The memristor is the fourth basic circuit element, with memristance, M, defined as the rate of change of flux with charge

’The memristor might provide a new path onwards and downwards to ever greater processor density,’ comments chemist James Tour, of Rice University, Texas. He says the current-voltage behaviour of Williams’ memristor explains a host of puzzling effects researchers have seen in nanoscale electronics, in which changing internal structure significantly alters the resistance of thin films. ’It turns out that people have been seeing and reporting these effects for over 50 years, but didn’t understand them,’ Williams adds.   

Long search

The memristor’s existence was first proposed in 1971 by the electrical engineer Leon Chua, who noticed that the three traditional circuit elements which receive or store electricity (the resistor, capacitor and inductor) should logically be joined by a fourth, which he christened the memristor, in order to fully connect the relationships between the basic variables describing a circuit (charge, voltage, magnetic flux, and current).

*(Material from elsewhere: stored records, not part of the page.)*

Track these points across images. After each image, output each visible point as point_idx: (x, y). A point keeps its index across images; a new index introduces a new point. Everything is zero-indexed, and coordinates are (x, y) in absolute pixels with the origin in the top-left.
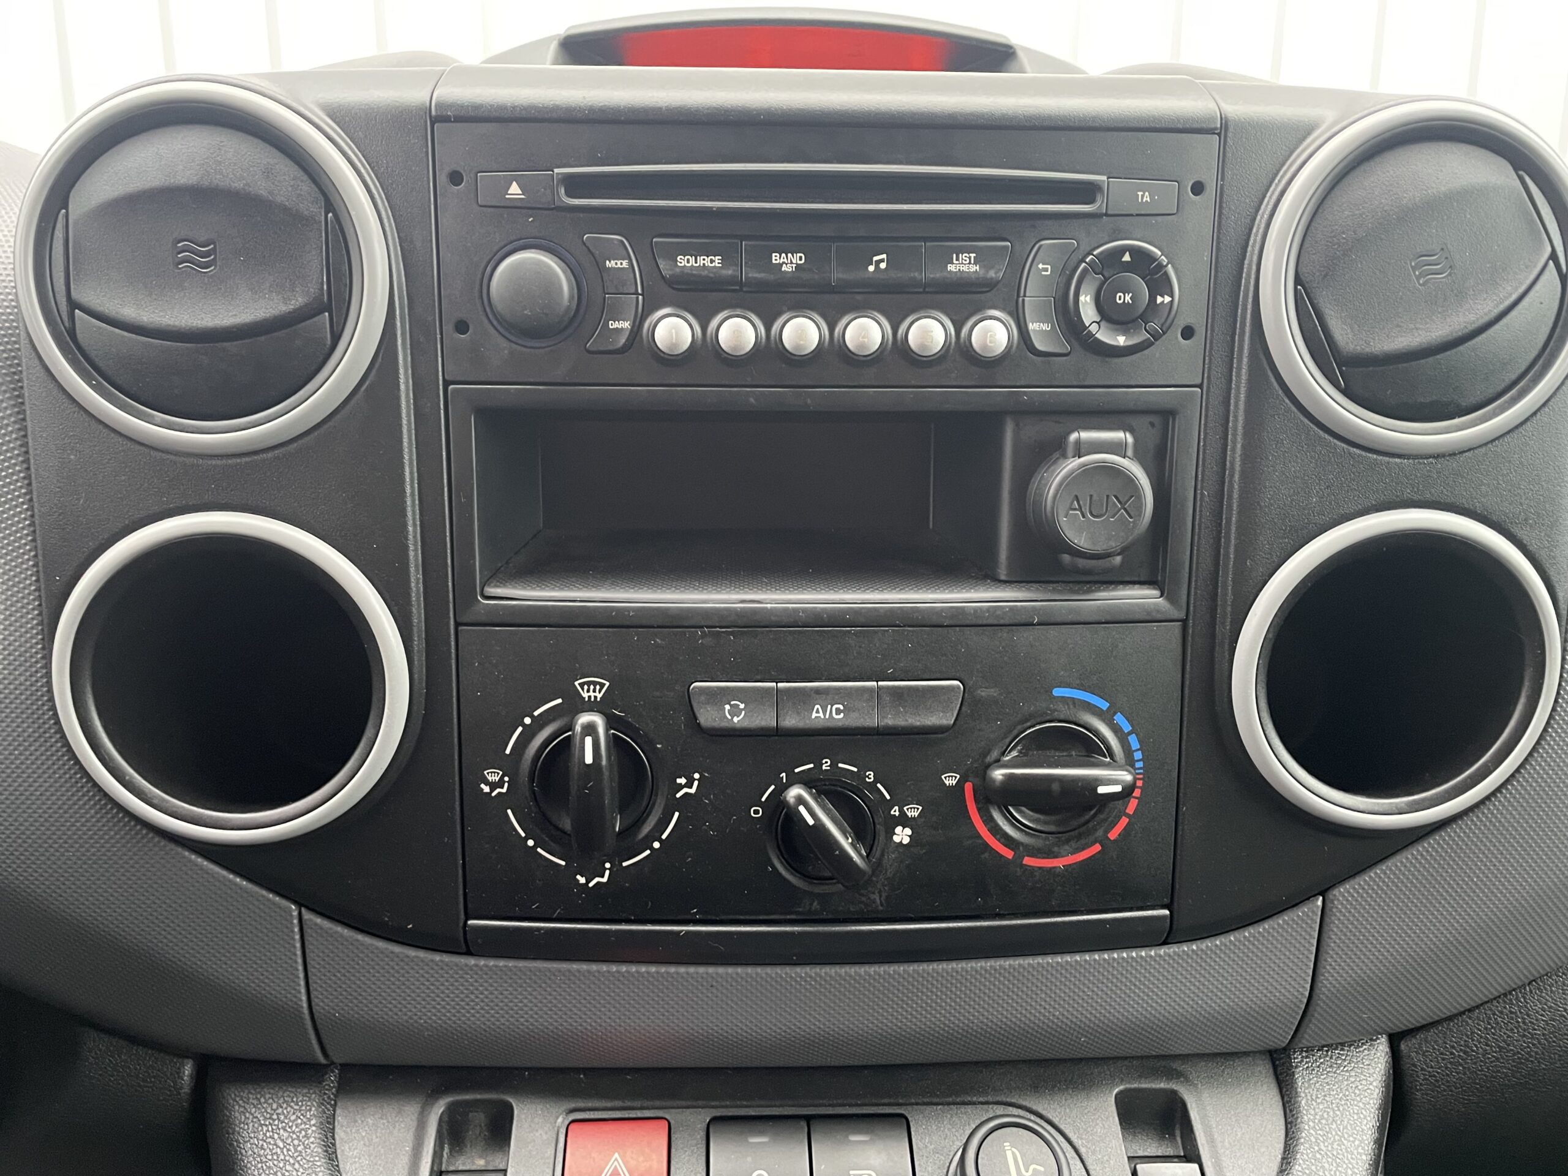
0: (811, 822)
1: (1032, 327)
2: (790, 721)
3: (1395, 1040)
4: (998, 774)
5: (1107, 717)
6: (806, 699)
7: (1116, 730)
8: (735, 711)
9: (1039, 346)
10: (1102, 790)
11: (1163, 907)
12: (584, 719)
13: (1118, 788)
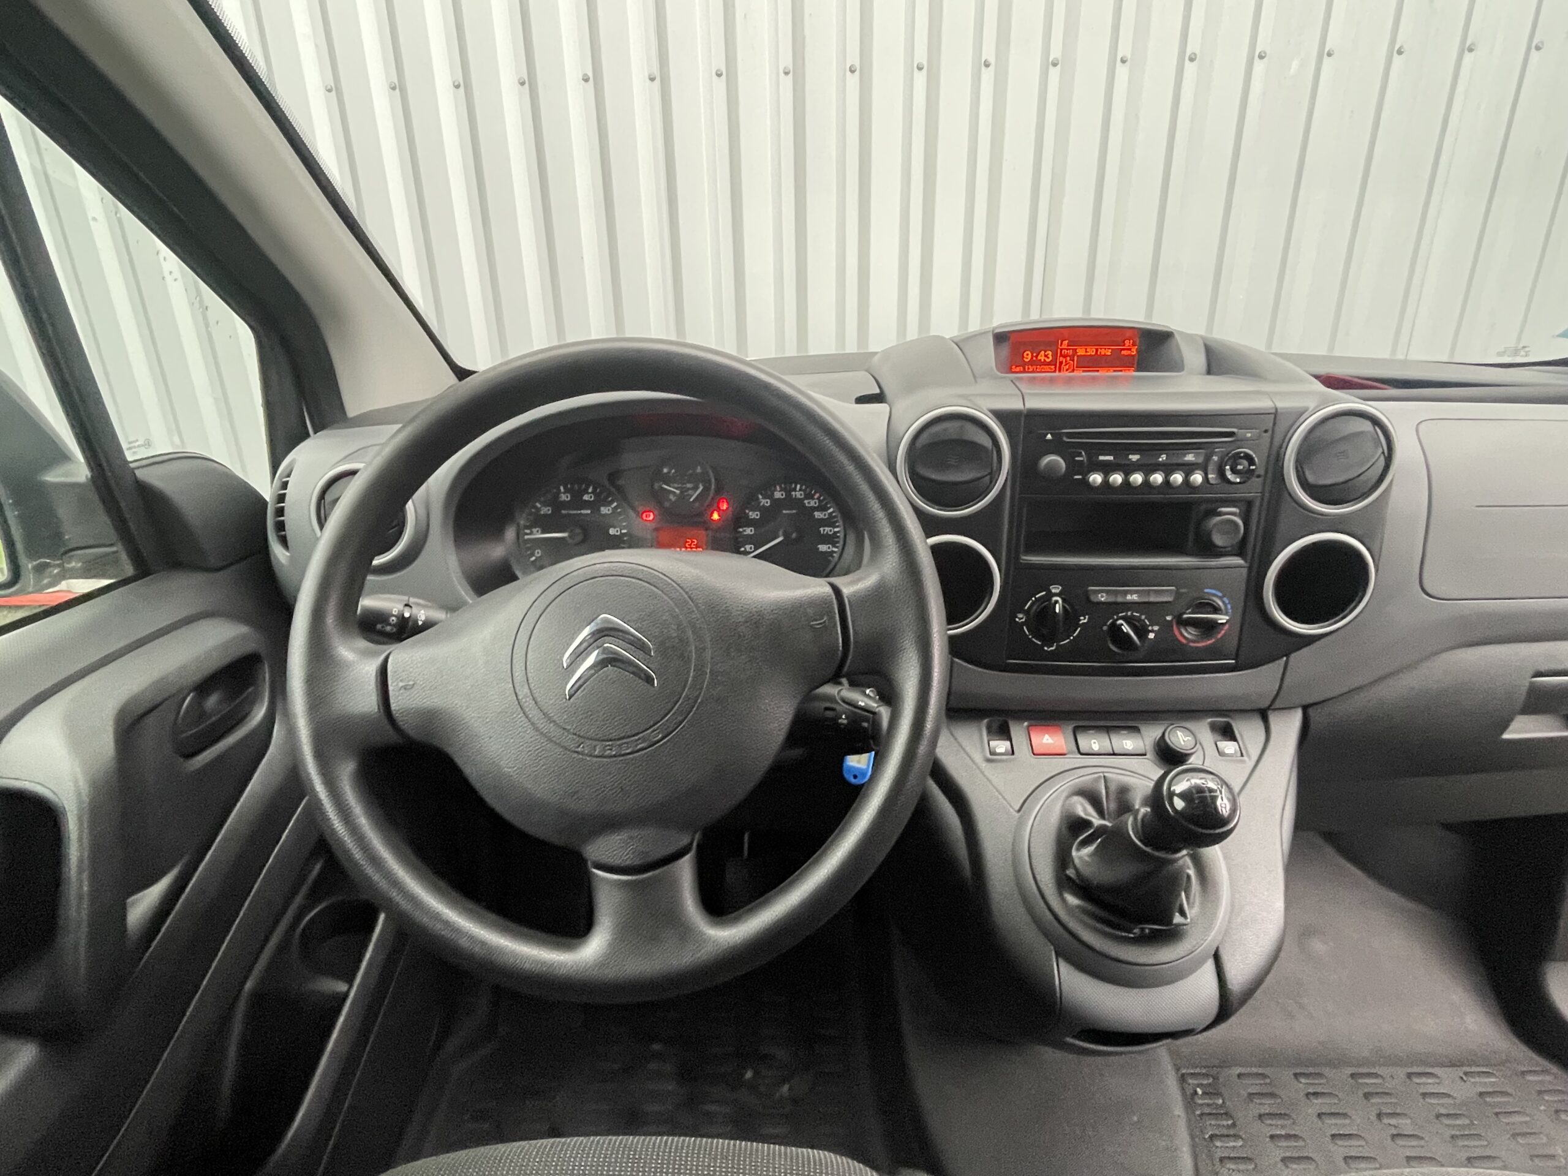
0: (1125, 631)
1: (1210, 476)
2: (1120, 599)
3: (1305, 708)
4: (1185, 616)
5: (1221, 598)
6: (1126, 593)
7: (1224, 602)
8: (1102, 597)
9: (1212, 482)
10: (1220, 622)
11: (1232, 659)
12: (1055, 598)
13: (1224, 621)
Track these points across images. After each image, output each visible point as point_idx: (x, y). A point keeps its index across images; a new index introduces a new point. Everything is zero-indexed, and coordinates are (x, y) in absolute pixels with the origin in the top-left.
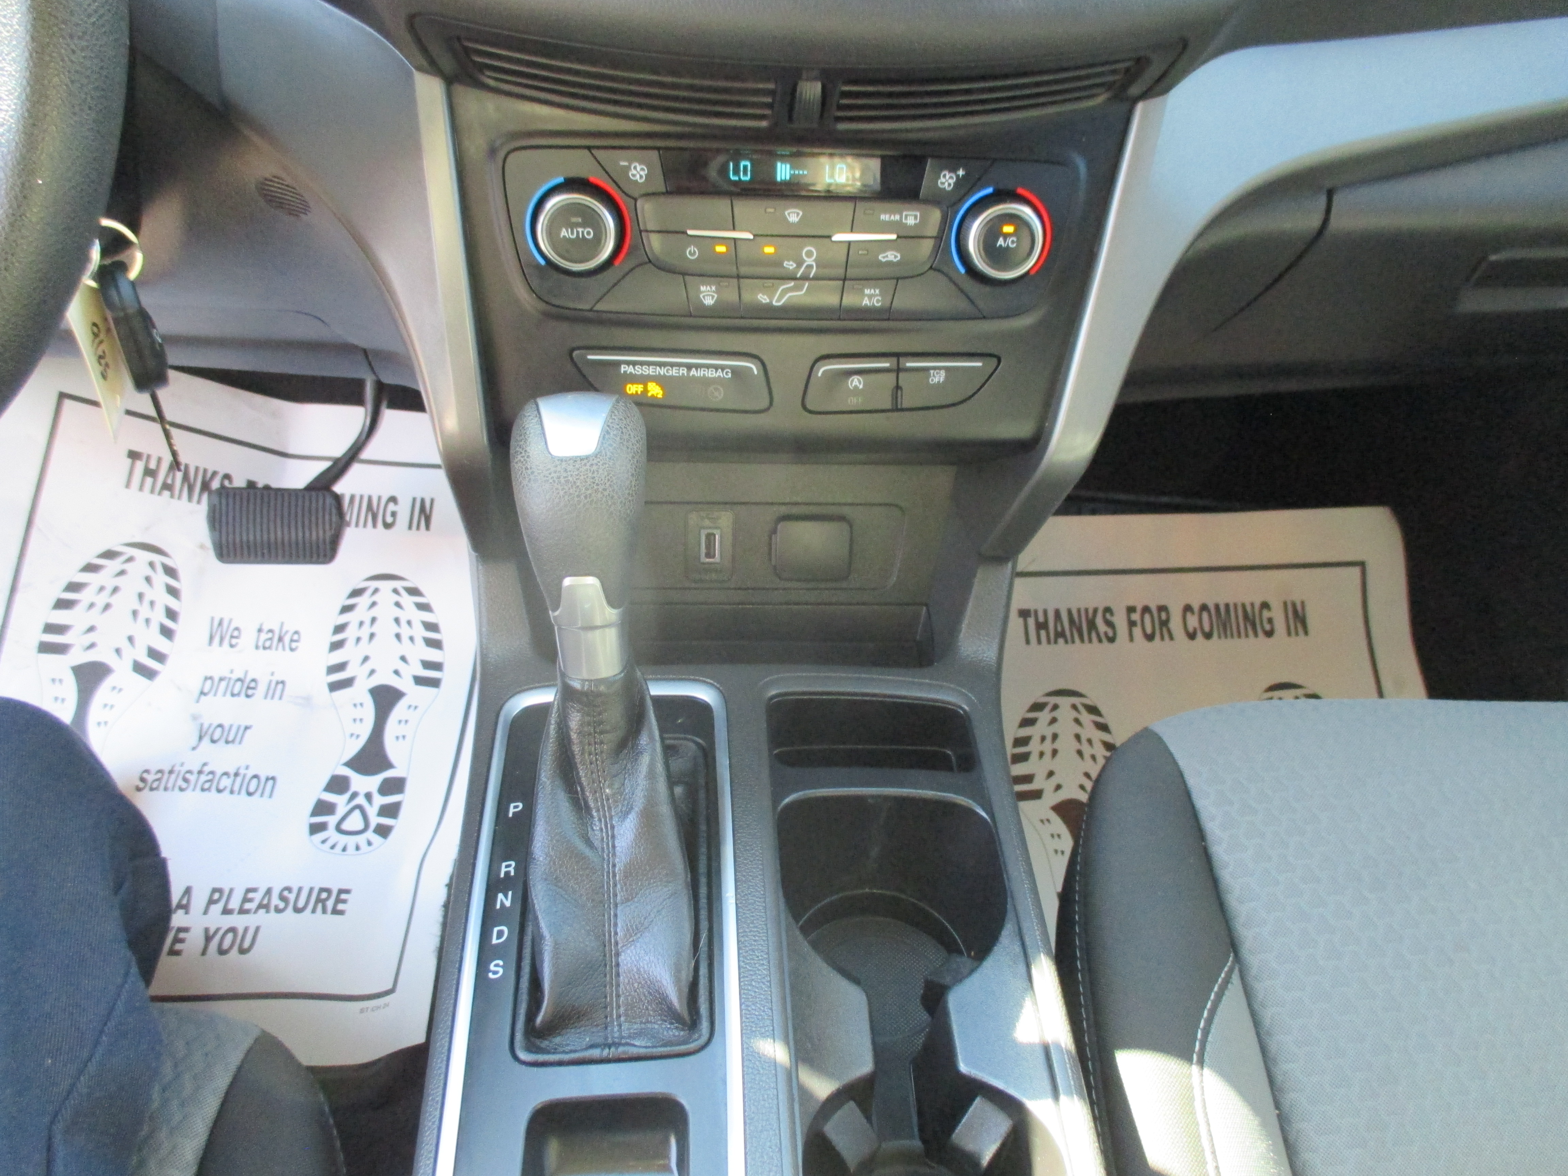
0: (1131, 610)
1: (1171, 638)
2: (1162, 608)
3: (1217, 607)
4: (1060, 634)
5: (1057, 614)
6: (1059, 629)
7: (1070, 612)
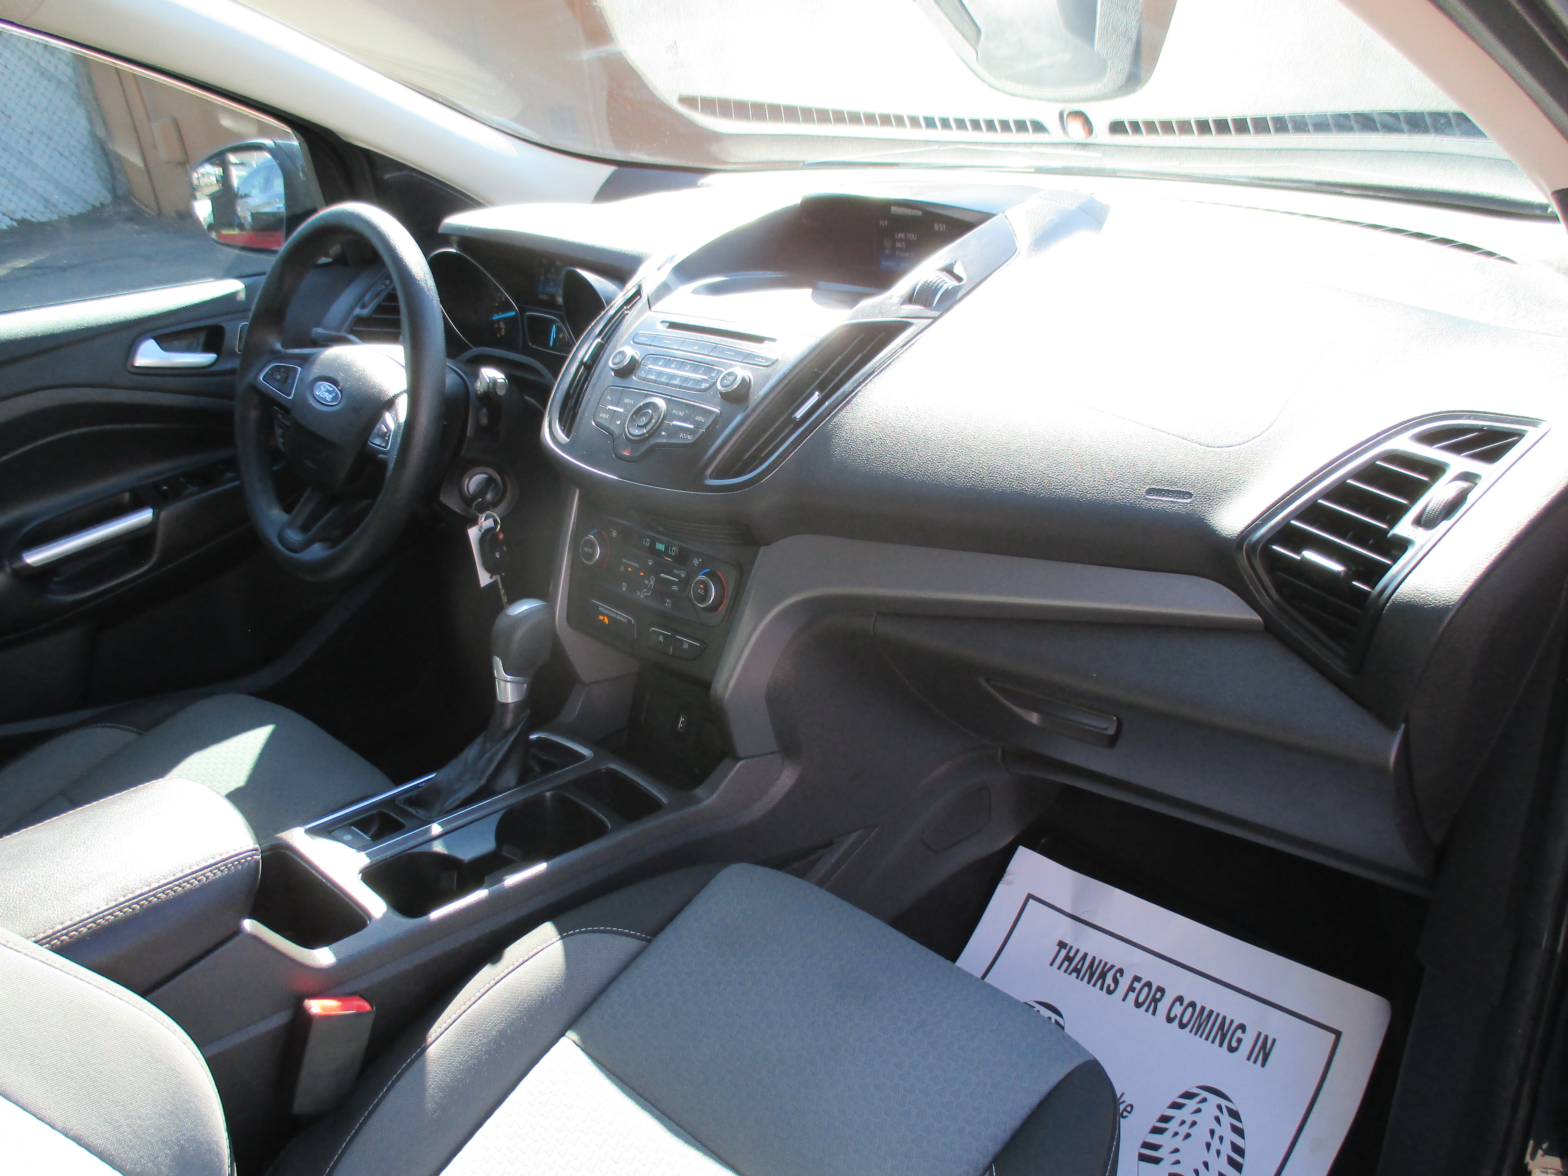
0: (1137, 979)
1: (1154, 1013)
2: (1161, 990)
3: (1203, 1009)
4: (1077, 970)
5: (1085, 956)
6: (1079, 967)
7: (1094, 959)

But no physical description of Chua’s suggestion had been obtained until now. 

’This is a real breakthrough by the Williams group, which will make a huge economic as well as scientific impact,’ Chua told Chemistry World. ’Everyone agrees that there will be no more room for improving transistor size within 10 years, so this is almost like a salvation that could extend Moore’s law,’ he adds, referring to the oft-quoted prediction of Intel co-founder Gordon Moore, that the number of transistors crammed on to a chip would double roughly every two years.

One application of the memristor, Williams hopes, could be to create a new type of ultradense non-volatile random access memory (RAM); where bits are stored as the ’on’ and ’off’ states of a series of memristors. ’This means your computer wouldn’t have to boot up when you turn it on,’ he says. Combining memristors in an architecture known as a cross-bar latch can also emulate the workings of a transistor, though using different underlying physics. ’We’re also hoping to create some innovative logic applications, such as learning networks requiring a synapse-like function,’ Williams adds - though final applications will have to wait until a large-scale array of densely packed memristors is proven to work.